_Instructions to follow_
Locate each line in the rows below that contains the word "shown", and copy every such line in full.

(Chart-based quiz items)
• • •

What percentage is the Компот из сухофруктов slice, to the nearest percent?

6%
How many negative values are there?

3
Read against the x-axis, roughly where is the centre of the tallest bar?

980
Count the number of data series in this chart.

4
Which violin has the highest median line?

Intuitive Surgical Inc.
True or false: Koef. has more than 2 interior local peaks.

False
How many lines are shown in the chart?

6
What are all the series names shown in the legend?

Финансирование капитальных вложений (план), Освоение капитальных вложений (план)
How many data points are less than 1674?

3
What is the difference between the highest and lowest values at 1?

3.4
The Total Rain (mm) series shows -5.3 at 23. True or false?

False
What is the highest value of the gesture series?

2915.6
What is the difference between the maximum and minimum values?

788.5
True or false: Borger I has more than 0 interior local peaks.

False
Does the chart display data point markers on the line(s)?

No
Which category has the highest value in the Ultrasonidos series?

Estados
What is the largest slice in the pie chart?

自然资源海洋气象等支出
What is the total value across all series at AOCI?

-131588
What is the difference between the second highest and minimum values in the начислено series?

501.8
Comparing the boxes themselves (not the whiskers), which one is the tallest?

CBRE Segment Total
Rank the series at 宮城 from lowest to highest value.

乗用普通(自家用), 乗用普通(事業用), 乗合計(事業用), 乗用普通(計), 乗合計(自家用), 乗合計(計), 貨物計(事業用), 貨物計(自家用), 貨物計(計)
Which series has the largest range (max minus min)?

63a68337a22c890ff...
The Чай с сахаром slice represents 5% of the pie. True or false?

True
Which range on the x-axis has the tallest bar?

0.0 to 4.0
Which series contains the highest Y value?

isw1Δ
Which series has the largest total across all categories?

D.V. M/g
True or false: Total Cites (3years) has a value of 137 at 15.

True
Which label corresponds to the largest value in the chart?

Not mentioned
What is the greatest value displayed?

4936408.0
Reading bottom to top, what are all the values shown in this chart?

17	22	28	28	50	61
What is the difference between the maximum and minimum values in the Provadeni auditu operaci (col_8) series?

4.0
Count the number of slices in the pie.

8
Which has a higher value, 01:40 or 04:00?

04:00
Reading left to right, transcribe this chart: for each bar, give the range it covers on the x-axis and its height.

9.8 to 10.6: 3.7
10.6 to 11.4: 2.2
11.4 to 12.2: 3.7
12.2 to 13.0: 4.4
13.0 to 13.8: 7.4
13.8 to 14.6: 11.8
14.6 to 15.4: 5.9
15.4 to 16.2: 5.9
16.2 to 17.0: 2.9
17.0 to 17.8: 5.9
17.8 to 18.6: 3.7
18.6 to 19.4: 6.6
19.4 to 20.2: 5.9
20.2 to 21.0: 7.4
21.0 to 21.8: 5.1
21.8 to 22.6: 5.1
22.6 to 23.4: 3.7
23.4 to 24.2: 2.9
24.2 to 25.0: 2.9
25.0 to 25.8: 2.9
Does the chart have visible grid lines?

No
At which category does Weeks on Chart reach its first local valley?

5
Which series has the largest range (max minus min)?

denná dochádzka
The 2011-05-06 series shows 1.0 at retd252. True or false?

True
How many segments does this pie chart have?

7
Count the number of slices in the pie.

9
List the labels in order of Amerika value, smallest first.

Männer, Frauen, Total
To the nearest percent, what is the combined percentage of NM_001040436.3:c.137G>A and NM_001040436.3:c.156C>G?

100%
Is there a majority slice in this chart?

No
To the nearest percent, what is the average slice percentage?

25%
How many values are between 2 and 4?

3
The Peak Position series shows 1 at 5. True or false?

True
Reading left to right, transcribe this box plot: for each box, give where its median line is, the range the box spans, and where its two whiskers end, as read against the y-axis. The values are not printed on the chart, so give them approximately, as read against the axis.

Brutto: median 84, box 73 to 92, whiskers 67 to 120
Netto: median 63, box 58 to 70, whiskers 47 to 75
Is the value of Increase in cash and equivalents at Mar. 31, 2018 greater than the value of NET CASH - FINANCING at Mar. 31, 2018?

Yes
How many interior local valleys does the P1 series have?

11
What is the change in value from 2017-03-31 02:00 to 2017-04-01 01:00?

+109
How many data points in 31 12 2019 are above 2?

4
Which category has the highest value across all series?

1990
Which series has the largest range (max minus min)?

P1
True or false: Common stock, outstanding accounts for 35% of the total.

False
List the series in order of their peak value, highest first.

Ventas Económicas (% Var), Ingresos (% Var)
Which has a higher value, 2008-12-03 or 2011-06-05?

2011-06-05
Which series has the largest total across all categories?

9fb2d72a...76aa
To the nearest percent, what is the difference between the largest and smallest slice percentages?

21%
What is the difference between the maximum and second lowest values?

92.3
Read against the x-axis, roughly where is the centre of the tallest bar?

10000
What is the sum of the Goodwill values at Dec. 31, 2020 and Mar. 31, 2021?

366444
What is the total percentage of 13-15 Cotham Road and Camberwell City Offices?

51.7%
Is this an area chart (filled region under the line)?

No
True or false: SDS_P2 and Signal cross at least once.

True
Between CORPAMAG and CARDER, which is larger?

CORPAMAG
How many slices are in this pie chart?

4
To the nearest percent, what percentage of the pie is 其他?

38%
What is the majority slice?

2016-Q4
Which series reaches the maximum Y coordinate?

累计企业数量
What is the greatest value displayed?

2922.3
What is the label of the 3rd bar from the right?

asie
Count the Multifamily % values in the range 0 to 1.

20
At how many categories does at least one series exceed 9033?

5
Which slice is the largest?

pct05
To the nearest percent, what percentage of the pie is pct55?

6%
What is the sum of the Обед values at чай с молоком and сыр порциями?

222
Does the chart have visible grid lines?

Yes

• • •

_Answer to this problem_
How many lines are shown in the chart?
What are all the series names shown in the legend?
Reading bottom to top, what are all the values shown in this chart?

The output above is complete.